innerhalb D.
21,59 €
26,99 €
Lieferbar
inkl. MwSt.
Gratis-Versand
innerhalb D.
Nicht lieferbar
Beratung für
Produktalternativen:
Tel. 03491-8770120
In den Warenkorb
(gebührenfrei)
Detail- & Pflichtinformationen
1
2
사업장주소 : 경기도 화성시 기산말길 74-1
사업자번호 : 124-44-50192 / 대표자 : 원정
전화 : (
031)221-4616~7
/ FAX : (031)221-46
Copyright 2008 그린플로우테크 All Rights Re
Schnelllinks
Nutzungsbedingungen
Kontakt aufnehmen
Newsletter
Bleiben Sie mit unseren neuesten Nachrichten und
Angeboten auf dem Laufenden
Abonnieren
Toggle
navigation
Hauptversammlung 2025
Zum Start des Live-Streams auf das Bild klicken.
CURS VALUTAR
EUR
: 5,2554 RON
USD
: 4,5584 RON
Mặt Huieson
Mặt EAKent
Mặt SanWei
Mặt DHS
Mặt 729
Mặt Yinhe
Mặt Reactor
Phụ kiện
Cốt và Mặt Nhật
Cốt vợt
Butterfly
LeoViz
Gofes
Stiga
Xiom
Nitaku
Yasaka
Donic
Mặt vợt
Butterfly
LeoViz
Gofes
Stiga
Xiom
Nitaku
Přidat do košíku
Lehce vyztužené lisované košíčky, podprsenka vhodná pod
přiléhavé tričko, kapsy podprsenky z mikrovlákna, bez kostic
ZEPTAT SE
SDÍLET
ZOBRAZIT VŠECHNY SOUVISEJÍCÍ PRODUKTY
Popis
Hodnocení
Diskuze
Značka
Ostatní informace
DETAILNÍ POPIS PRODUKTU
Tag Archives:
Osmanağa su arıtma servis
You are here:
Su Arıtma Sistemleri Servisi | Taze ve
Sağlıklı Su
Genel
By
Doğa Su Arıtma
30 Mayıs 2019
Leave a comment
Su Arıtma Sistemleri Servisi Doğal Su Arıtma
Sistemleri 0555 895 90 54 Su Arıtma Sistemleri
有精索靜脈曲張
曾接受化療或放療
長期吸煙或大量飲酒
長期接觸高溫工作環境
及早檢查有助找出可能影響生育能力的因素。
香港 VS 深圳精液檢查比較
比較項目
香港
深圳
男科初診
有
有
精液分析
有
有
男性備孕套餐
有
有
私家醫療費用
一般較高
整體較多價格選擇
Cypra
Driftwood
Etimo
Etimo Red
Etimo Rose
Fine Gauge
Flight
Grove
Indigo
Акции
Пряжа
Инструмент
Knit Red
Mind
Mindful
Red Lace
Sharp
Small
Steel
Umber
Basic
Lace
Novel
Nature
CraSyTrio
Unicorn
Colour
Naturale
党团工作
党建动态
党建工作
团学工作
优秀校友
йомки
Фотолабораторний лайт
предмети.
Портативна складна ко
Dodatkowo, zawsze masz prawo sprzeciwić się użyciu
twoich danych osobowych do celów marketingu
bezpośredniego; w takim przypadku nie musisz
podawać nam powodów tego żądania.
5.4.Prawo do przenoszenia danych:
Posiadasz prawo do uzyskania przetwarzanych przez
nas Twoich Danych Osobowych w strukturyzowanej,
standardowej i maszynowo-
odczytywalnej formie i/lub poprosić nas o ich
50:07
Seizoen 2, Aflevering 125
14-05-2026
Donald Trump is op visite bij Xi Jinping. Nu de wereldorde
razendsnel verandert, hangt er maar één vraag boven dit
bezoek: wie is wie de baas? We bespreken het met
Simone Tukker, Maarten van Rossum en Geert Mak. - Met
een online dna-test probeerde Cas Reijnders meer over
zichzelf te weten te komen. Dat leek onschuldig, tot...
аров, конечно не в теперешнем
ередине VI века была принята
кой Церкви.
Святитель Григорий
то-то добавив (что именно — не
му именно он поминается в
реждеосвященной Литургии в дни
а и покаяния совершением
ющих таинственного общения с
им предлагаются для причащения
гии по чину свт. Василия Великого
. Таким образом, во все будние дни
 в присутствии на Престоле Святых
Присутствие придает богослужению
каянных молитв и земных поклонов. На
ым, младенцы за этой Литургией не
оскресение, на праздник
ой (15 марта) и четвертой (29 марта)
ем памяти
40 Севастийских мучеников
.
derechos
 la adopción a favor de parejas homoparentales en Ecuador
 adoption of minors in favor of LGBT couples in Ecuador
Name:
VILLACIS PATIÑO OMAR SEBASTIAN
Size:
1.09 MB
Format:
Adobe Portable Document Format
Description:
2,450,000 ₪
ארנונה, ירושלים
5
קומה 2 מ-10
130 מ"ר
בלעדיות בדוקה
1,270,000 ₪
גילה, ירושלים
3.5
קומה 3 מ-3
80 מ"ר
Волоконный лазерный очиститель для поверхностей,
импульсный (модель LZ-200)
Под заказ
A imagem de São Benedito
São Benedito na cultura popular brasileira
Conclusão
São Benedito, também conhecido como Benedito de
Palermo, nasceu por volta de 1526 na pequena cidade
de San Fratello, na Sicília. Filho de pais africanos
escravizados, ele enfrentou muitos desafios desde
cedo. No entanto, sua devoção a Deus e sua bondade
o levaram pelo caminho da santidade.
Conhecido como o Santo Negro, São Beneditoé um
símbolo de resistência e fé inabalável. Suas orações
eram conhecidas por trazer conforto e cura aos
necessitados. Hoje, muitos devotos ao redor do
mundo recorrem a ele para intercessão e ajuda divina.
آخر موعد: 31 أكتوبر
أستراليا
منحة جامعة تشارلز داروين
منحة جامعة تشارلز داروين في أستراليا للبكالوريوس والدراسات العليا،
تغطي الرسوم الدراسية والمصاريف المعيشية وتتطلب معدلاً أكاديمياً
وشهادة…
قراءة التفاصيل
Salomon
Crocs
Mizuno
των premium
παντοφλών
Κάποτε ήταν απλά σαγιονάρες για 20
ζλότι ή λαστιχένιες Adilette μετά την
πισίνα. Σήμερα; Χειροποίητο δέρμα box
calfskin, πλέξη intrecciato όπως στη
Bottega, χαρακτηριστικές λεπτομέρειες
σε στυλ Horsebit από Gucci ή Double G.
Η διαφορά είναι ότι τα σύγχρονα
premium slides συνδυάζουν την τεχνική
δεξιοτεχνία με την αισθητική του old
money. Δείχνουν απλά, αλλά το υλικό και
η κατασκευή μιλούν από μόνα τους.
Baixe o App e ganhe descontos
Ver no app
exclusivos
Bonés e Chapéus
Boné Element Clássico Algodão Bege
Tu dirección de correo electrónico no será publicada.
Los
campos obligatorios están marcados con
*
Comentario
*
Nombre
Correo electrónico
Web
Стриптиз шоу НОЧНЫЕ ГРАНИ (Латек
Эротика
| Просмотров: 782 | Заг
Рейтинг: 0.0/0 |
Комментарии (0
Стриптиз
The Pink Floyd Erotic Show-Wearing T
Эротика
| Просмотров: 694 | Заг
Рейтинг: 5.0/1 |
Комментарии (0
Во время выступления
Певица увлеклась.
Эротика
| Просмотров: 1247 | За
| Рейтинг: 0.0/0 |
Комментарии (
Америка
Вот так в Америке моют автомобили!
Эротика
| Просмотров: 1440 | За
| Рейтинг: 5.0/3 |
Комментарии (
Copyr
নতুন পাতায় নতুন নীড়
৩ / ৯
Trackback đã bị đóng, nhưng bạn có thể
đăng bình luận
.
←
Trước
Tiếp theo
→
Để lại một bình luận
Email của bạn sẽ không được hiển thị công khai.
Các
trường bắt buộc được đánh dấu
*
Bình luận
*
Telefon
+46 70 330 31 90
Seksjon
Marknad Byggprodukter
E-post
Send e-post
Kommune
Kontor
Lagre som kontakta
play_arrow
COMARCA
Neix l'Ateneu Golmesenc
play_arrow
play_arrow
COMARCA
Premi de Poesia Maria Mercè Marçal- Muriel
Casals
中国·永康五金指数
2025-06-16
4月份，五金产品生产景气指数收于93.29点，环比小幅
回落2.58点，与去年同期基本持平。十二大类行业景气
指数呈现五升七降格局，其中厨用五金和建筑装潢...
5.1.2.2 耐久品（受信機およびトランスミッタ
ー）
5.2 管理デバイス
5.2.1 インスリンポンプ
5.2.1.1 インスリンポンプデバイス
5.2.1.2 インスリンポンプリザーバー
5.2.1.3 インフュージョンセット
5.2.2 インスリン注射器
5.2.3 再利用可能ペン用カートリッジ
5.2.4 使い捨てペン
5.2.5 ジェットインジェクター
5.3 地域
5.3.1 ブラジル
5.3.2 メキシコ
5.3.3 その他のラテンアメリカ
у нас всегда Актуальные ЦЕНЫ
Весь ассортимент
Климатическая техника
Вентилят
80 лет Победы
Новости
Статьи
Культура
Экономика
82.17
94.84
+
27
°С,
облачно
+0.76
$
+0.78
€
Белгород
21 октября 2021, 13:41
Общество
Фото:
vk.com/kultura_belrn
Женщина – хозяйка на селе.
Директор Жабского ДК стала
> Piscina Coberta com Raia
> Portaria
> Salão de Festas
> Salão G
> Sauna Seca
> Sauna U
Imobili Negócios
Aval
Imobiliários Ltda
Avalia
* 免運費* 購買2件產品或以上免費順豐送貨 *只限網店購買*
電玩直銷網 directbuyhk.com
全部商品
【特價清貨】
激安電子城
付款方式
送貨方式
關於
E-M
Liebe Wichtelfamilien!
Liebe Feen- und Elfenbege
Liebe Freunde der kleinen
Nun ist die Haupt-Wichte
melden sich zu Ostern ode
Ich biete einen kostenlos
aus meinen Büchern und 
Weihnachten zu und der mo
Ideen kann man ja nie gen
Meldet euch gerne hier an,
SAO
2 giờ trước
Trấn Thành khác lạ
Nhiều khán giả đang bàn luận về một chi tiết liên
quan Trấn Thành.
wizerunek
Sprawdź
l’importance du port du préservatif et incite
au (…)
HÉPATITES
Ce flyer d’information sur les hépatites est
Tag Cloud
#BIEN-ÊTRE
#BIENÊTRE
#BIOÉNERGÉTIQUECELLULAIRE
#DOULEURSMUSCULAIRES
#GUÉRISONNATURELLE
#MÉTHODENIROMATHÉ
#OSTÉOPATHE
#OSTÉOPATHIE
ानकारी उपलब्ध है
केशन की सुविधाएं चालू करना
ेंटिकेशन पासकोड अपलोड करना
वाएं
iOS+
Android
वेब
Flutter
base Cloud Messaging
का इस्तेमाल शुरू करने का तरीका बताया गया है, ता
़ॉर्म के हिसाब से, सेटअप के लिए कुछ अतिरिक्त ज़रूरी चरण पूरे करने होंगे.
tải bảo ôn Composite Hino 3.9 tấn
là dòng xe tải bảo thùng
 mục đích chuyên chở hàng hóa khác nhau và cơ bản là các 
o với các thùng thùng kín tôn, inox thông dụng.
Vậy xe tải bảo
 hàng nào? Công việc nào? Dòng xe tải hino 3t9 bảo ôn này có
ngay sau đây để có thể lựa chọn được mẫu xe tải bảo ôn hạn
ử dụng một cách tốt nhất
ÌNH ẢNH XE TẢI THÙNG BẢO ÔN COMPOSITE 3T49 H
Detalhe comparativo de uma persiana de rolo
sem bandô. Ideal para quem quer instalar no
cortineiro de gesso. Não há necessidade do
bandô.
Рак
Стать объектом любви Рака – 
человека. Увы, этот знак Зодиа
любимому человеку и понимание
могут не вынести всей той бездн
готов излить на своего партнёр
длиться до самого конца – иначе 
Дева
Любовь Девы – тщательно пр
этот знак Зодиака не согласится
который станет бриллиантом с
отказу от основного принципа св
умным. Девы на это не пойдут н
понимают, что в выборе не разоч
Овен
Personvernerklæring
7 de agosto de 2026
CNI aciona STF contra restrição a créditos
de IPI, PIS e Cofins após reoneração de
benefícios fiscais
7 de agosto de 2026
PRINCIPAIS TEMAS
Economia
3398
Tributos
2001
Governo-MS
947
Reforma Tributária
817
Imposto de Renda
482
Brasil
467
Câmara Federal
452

———

Copy the material exactly, from its first line up to and including the line that contains "香港 VS 深圳精液檢查比較".

= Expected answer =
innerhalb D.
21,59 €
26,99 €
Lieferbar
inkl. MwSt.
Gratis-Versand
innerhalb D.
Nicht lieferbar
Beratung für
Produktalternativen:
Tel. 03491-8770120
In den Warenkorb
(gebührenfrei)
Detail- & Pflichtinformationen
1
2
사업장주소 : 경기도 화성시 기산말길 74-1
사업자번호 : 124-44-50192 / 대표자 : 원정
전화 : (
031)221-4616~7
/ FAX : (031)221-46
Copyright 2008 그린플로우테크 All Rights Re
Schnelllinks
Nutzungsbedingungen
Kontakt aufnehmen
Newsletter
Bleiben Sie mit unseren neuesten Nachrichten und
Angeboten auf dem Laufenden
Abonnieren
Toggle
navigation
Hauptversammlung 2025
Zum Start des Live-Streams auf das Bild klicken.
CURS VALUTAR
EUR
: 5,2554 RON
USD
: 4,5584 RON
Mặt Huieson
Mặt EAKent
Mặt SanWei
Mặt DHS
Mặt 729
Mặt Yinhe
Mặt Reactor
Phụ kiện
Cốt và Mặt Nhật
Cốt vợt
Butterfly
LeoViz
Gofes
Stiga
Xiom
Nitaku
Yasaka
Donic
Mặt vợt
Butterfly
LeoViz
Gofes
Stiga
Xiom
Nitaku
Přidat do košíku
Lehce vyztužené lisované košíčky, podprsenka vhodná pod
přiléhavé tričko, kapsy podprsenky z mikrovlákna, bez kostic
ZEPTAT SE
SDÍLET
ZOBRAZIT VŠECHNY SOUVISEJÍCÍ PRODUKTY
Popis
Hodnocení
Diskuze
Značka
Ostatní informace
DETAILNÍ POPIS PRODUKTU
Tag Archives:
Osmanağa su arıtma servis
You are here:
Su Arıtma Sistemleri Servisi | Taze ve
Sağlıklı Su
Genel
By
Doğa Su Arıtma
30 Mayıs 2019
Leave a comment
Su Arıtma Sistemleri Servisi Doğal Su Arıtma
Sistemleri 0555 895 90 54 Su Arıtma Sistemleri
有精索靜脈曲張
曾接受化療或放療
長期吸煙或大量飲酒
長期接觸高溫工作環境
及早檢查有助找出可能影響生育能力的因素。
香港 VS 深圳精液檢查比較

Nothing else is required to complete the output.